Note the additional return values of `controller` which indicate whether solving the MPC optimization problem was successful (`exitflag` should be 1) and provide additional information about the result, e.g. `info.pobj` contains the objective function value at the solution. For details refer to the low-level interface documentation.

**Code-generation structures:** If you want to investigate what is passed to FORCES Pro to generate the solver you requested, you can investigate the return parameters two to five, modify them to match your needs, and call `generateCode` with these structures:

`[ controller, stages, params, codeopts, outputs ] = SimpleRegulationMPC(..., true);`
`generateCode(stages, params, codeopts, outputs);`

Note that in this case, the `controller` return parameter is empty.

**Stability**: Note that the presence of *just* a terminal cost does not guarantee stability of the closed-loop system, no matter how \(P\) is chosen. In general you will also need a suitable terminal constraint set which this interface does not expose, i.e. you have to compute it yourself and add it to the `stages` output parameter (see above).
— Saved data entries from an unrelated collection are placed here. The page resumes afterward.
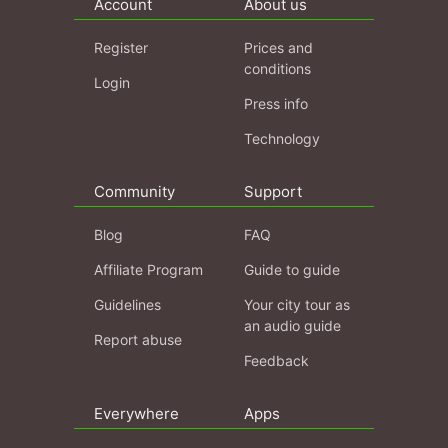
Account
About us
Register
Prices and
conditions
Login
Press info
Technology
Community
Support
Blog
FAQ
Affiliate Program
Guide to guide
Guidelines
Your city tour as
an audio guide
Report abuse
Feedback
Everywhere
Apps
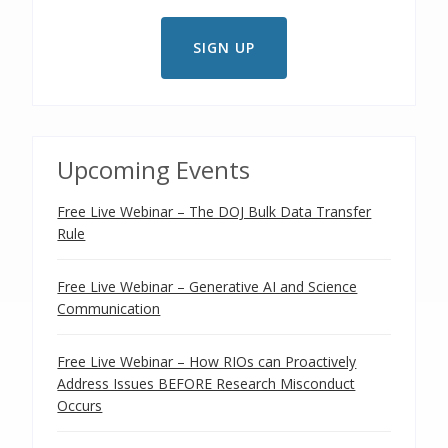
Upcoming Events
Free Live Webinar – The DOJ Bulk Data Transfer
Rule
Free Live Webinar – Generative AI and Science
Communication
Free Live Webinar – How RIOs can Proactively
Address Issues BEFORE Research Misconduct
Occurs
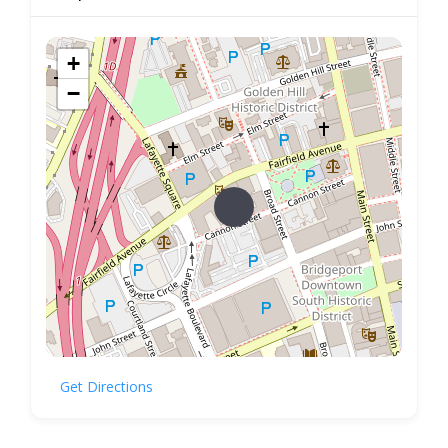
+
−
Get Directions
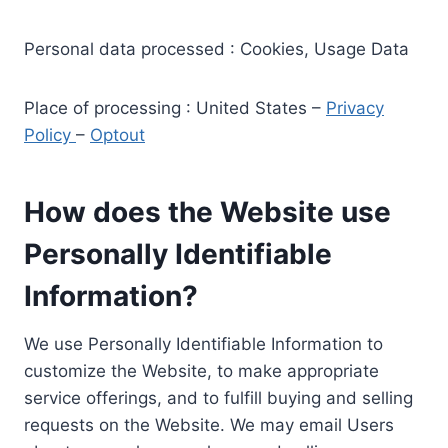
Personal data processed : Cookies, Usage Data
Place of processing : United States –
Privacy
Policy
–
Optout
How does the Website use
Personally Identifiable
Information?
We use Personally Identifiable Information to
customize the Website, to make appropriate
service offerings, and to fulfill buying and selling
requests on the Website. We may email Users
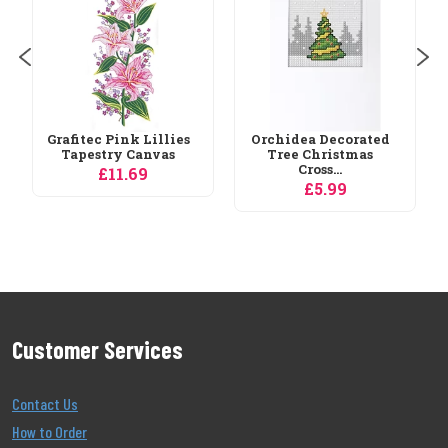
£29.65
Orchidea Decorated
Tree Christmas
Cross...
£5.99
Customer Services
Contact Us
How to Order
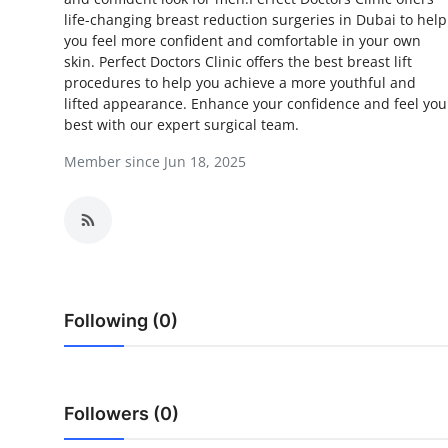
life-changing breast reduction surgeries in Dubai to help
Advertise with US
you feel more confident and comfortable in your own
skin. Perfect Doctors Clinic offers the best breast lift
Top 10
procedures to help you achieve a more youthful and
lifted appearance. Enhance your confidence and feel you
How To
best with our expert surgical team.
Member since Jun 18, 2025
Support Number
Education
Crypto
Business
Following (0)
Finance
Followers (0)
Tech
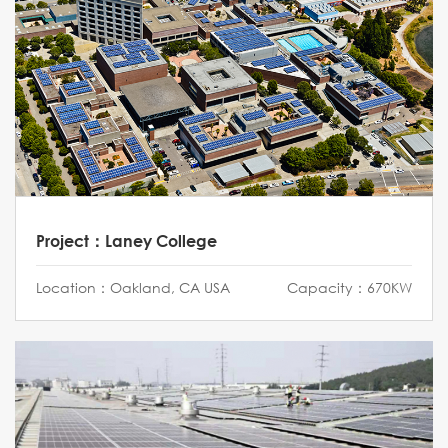
Project：Laney College
Location：Oakland, CA USA
Capacity：670KW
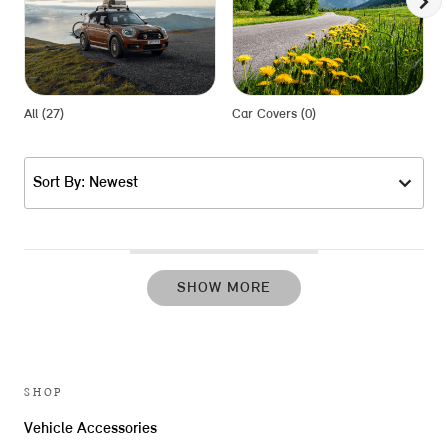
All (27)
Car Covers (0)
L
Sort By: Newest
SHOW MORE
SHOP
Vehicle Accessories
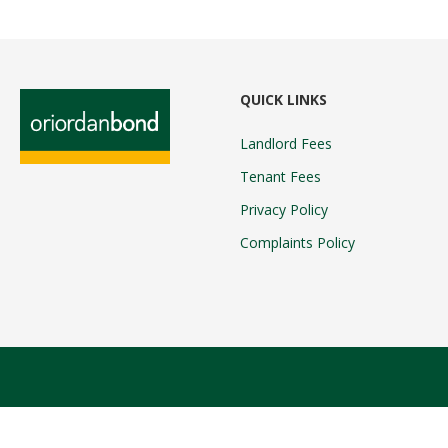
QUICK LINKS
Landlord Fees
Tenant Fees
Privacy Policy
Complaints Policy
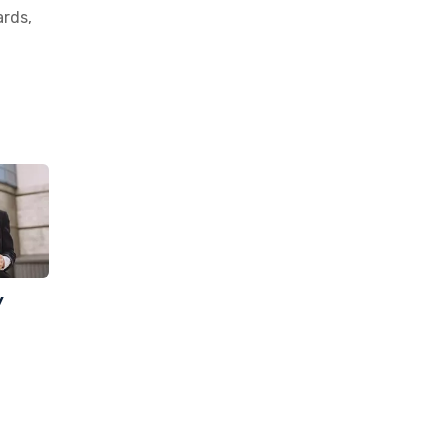
ards,
y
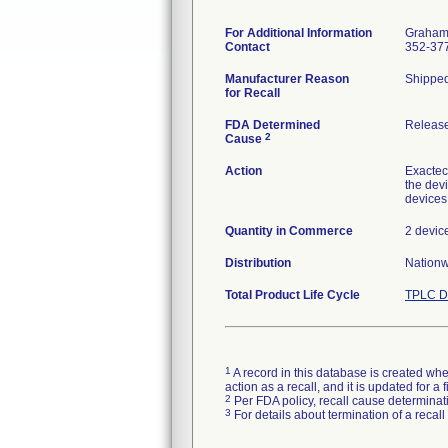
For Additional Information
Graham 
Contact
352-37
Manufacturer Reason
Shipped 
for Recall
FDA Determined
Release
2
Cause
Action
Exactech
the dev
devices
Quantity in Commerce
2 devic
Distribution
Nationwi
Total Product Life Cycle
TPLC D
1
A record in this database is created when
action as a recall, and it is updated for 
2
Per FDA policy, recall cause determinatio
3
For details about termination of a recal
For details on stability of constrained MPC you can check out this classic reference:

D.Q. Mayne, J.B. Rawlings, C.V. Rao, P.O.M. Scokaert, Constrained model predictive control: Stability and optimality, *Automatica*, Volume 36, Issue 6, June 2000, Pages 789-814, DOI: 10.1016/S0005-1098(99)00214-9.

**Feasibility**: Because you are solving a constrained control problem it is not guaranteed that a solution can be found for all initial states. Hence, it is crucial that you always check the `exitflag` provided as the second return value of the generated controller.